À l’intention de ceux qui Le rabaissent au
niveau de Sa création, Dieu dit, dans le Coran :
« Rien ne Lui ressemble. » (Coran 42:11)
À ceux qui Lui
attribuent un fils, Il dit:
« ... il ne sied nullement à (la majesté) du Tout Miséricordieux d’avoir
un fils! » (Coran 19:92)
À ceux qui croient qu’Il a créé le
monde à partir de Lui-même :
« Quand Il décide une chose, Son commandement se résume à dire :
« Sois », et elle est aussitôt! » (Coran 36:82)
Aux polythéistes, Il affirme :
« Dieu ne S’est point attribué de fils et il n’existe aucune autre
divinité avec Lui; sinon, chaque divinité se serait sûrement emparée de ce
qu’elle aurait créé, et certaines en auraient dominé d’autres. » (Coran
23:91)
Et Il demande aux athées :
« Ont-ils été créés à partir de rien? Ou sont-ils eux-mêmes les
créateurs? » (Coran 52:35)
Puis, faisant référence à Jésus et à sa mère, Marie, Il confirme qu’ils n’étaient autres que des êtres
humains :
« ... ils consommaient tous deux de la nourriture. » (Coran 5:75)
Il est très important, pour chaque
personne, de bien saisir le concept selon lequel Dieu ne peut S’incarner en
homme, car il constitue la différence fondamentale entre l’islam et les autres
religions. Toutes les autres religions, sans exception, ont une vision déformée
de Dieu, à des degrés divers. Le plus important à retenir, c’est que jamais
Dieu ne S’est incarné sous quelque forme que ce soit. Dieu est unique et Lui
seul mérite d’être adoré par Sa création. Croire qu’un homme est Dieu et
adorer cet homme est le plus grand péché que les hommes puissent commettre sur
cette terre.
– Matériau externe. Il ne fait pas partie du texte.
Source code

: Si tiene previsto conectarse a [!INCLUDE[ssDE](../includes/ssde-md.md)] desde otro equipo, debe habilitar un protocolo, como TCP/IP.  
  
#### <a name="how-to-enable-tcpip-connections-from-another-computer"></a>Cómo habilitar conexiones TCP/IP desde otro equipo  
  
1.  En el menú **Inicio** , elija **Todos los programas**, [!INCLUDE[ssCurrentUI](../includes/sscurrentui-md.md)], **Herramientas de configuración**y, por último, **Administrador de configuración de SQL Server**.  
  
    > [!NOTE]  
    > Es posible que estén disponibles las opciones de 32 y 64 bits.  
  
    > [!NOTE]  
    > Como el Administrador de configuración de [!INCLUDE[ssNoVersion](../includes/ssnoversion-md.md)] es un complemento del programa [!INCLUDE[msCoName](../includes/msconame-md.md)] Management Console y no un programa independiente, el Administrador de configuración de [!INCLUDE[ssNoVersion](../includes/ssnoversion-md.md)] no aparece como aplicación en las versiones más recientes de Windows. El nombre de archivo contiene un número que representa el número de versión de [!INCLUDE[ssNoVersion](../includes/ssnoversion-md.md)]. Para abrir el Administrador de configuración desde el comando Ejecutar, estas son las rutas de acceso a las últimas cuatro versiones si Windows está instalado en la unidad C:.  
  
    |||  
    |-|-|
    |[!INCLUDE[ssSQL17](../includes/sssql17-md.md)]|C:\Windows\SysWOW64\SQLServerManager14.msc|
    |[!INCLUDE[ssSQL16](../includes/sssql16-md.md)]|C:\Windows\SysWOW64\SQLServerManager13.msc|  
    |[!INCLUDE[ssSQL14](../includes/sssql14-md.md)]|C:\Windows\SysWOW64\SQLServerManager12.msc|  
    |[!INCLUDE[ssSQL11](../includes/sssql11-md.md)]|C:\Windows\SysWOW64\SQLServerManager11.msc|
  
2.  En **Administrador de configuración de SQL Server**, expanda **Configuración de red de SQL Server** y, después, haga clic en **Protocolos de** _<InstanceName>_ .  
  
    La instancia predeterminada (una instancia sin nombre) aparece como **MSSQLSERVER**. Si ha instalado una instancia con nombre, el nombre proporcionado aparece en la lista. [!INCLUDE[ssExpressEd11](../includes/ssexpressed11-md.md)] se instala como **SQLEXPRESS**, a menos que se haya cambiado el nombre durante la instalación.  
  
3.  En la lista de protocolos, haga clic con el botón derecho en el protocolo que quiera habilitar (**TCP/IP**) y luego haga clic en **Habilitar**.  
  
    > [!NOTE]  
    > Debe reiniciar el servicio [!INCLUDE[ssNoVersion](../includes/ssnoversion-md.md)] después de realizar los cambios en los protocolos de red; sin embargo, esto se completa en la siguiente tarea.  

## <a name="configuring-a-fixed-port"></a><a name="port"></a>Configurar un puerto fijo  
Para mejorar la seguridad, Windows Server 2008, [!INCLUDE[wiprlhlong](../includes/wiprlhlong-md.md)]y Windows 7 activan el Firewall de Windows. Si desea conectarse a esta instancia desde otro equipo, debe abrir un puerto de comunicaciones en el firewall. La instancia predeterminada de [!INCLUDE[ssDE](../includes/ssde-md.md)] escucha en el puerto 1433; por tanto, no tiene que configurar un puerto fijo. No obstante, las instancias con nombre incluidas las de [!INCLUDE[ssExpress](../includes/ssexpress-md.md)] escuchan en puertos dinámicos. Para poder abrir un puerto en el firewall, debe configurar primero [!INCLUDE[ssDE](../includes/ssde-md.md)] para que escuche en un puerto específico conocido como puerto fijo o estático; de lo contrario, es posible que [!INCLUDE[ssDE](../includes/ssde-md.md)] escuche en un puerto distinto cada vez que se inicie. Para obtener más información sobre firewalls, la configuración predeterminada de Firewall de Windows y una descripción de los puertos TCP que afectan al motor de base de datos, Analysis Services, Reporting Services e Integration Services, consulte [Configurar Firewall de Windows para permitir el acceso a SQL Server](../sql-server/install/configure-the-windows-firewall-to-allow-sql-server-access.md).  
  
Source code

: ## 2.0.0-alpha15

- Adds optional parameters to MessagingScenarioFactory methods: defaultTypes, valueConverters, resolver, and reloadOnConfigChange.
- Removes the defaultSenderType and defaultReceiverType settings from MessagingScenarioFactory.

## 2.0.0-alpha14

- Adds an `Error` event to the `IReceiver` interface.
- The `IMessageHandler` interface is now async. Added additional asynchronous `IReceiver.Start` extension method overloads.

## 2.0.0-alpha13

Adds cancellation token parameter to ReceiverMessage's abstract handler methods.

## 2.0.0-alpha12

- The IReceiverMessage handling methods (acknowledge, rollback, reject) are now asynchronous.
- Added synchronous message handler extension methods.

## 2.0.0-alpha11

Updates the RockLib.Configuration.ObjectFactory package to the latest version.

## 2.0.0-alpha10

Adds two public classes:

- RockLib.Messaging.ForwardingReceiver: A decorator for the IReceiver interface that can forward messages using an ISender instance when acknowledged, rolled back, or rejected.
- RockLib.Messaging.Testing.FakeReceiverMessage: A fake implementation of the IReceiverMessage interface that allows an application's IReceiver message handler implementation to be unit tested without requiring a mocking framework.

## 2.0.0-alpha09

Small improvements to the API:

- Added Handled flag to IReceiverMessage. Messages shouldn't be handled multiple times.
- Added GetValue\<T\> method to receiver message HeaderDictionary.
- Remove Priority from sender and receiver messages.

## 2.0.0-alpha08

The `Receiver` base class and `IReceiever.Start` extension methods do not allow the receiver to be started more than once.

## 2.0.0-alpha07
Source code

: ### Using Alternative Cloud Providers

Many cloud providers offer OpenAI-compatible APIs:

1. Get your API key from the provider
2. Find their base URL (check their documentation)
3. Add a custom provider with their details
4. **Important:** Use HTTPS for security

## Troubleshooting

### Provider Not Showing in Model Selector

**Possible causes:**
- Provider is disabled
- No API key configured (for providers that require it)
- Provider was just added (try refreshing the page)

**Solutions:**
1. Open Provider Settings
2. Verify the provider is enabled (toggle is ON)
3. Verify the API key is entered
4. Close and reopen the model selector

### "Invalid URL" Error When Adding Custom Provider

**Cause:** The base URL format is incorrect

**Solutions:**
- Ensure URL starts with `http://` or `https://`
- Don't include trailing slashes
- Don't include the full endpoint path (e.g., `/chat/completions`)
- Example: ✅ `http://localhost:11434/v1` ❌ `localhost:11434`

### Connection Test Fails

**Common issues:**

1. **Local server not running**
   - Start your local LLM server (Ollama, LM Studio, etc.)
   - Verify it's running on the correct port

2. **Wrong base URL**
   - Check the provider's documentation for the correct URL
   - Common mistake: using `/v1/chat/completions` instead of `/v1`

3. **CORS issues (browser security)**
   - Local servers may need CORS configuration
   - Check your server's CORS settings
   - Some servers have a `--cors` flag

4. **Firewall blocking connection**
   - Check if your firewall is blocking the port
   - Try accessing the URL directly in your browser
Comprendre cette vérité est extrêmement important, car c’est elle
qui peut mener l’homme au salut. Nul ne peut atteindre le salut sans croire à
cette réalité, bien que cette croyance ne soit pas l’unique clef du salut. Car
une croyance saine et véritable doit être mise en pratique et non pas demeurer
simplement au niveau du savoir et des connaissances. Une personne doit mener
une vie vertueuse basée sur la vérité et sur des croyances saines pour atteindre
le salut. Mais le point de départ consiste à bien connaître Dieu et Ses
attributs et à savoir et croire, tout au fond de soi, qu’il ne S’est jamais
incarné en homme ni sous aucune autre forme.